Microfluidic Sensing Systems to Study and Seek Microbes Beyond Earth

Abstract:
We develop miniaturized integrated bio/analytical instruments and platforms to conduct economical, frequent, autonomous life-science experiments in outer space. The technologies of our multiple “free-flyer” cubesat missions are the basis of a rapidly growing suite of miniaturized biologically- and chemically-oriented instrumentation now enabling a new generation of in-situ space science experiments. Over the past decade, our missions have included studies of space-environment-related changes in gene expression, drug dose response, microbial longevity and metabolism, and the degradation of biomarker molecules. The science and technology of the GeneSat (2006) and BioSentinel (2022, via Artemis-1) missions will be highlighted in the context of conducting biological and chemical experiments in outer space using miniaturized integrated systems.
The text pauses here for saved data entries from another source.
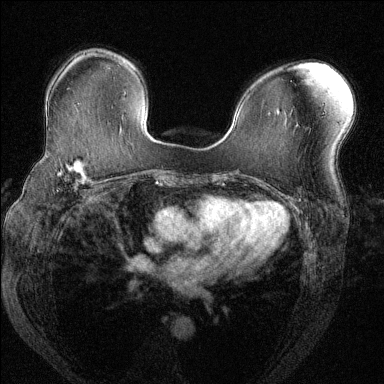
Breast MRI (dynamic contrast-enhanced), one axial slice. Position 86 of 144 along the scan axis. Dynamic contrast-enhanced series, time point 2 of 6 at this slice position (early post-contrast). 1.5 T. TE 1.7 ms, TR 4.6 ms. 384 × 384 image matrix, field of view 330 × 330 mm. Female patient.
Annotated regions visible in this slice (semi-automatically segmented with operator editing):
- enhancing-tissue mask used for the functional tumour volume (all voxels passing the contrast-enhancement thresholds inside the analysis volume; usually the tumour): box from (x=43, y=153) to (x=102, y=184) px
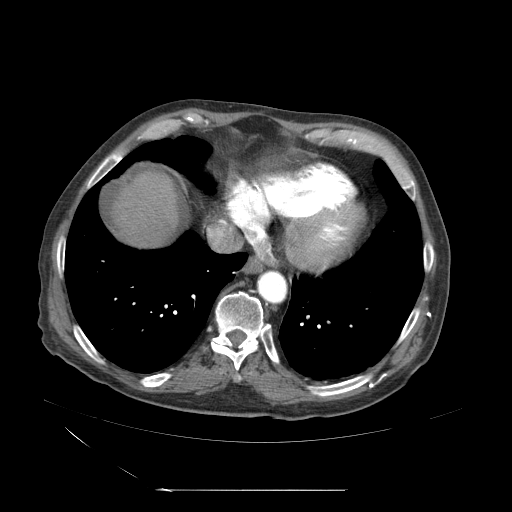
Contrast-enhanced abdominal CT (liver protocol), one axial slice. Slice 57 of 71 in the series (ordered by position). Soft-tissue window (W 400 / L 40 HU). 2.5 mm slice thickness. 512 × 512 image matrix, field of view 440 × 440 mm. From the clinical record (not read from this slice): diagnosis: hepatocellular carcinoma (patient treated with transarterial chemoembolisation; whether this scan precedes or follows treatment is not stated here); TNM stage (as recorded): Stage-II; Child-Pugh class: A.
Outlined on this slice (semi-automatic segmentation, software-assisted and operator-edited):
- abdominal aorta: box from (x=258, y=270) to (x=288, y=305) px
- liver parenchyma outside the tumour (the mass and vessels are separate outlines, so this box may not span the whole liver): (x=120, y=164)–(x=194, y=253)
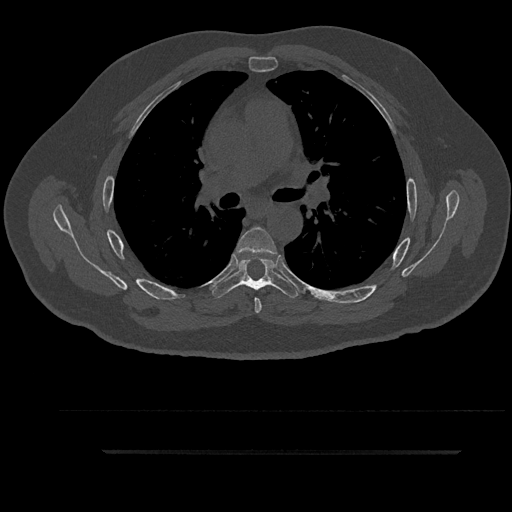
CT including the spine, one axial slice. Slice 599 of 797 in the series (ordered by position). Bone window (W 1800 / L 400 HU). 0.5 mm slice thickness. 512 × 512 image matrix. Patient: male, 63 years. Case-level facts recorded for this patient, not image findings: primary cancer: renal.
Outlined on this slice (semi-automatically segmented with operator editing):
- T5 vertebra: bounding box (x1, y1, x2, y2) in pixels: (235, 227, 278, 313)
- T6 vertebra: (211, 256, 300, 298)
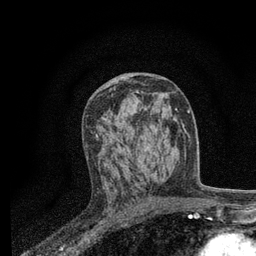
Breast MRI, one axial slice; cropped to one breast; dynamic contrast-enhanced series, time point 2 of 7 at this slice position (early post-contrast); 3 T; TE 2.2 ms, TR 5.5 ms; 256 × 256 image matrix, field of view 150 × 150 mm. Female patient.
Annotated regions visible in this slice (semi-automatically segmented with operator editing):
- enhancing-tissue mask used for the functional tumour volume (all voxels passing the contrast-enhancement thresholds inside the analysis volume; usually the tumour): bounding box [x1, y1, x2, y2] px = [90, 93, 153, 154]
We also adapt and apply our spaceflight-compatible microfluidic and bioanalytical technologies to the challenge of finding molecular and structural indications of microbial life on the so-called icy worlds of our solar system, particularly the moons Enceladus and Europa. The Sample Processor for Life on Icy Worlds (SPLIce) system, a microfluidic sample-processing “front end” to enable autonomous detection of signatures of life and measurements of habitability parameters on icy worlds, will be described. SPLIce is under development to support several mission scenarios, including a fly-through of Enceladus’ icy plumes, expected to yield ~ 2 µL of ice particles, and a Europan lander, the sampling system of which is anticipated to deliver 1 – 5 mL of icy solids for analysis.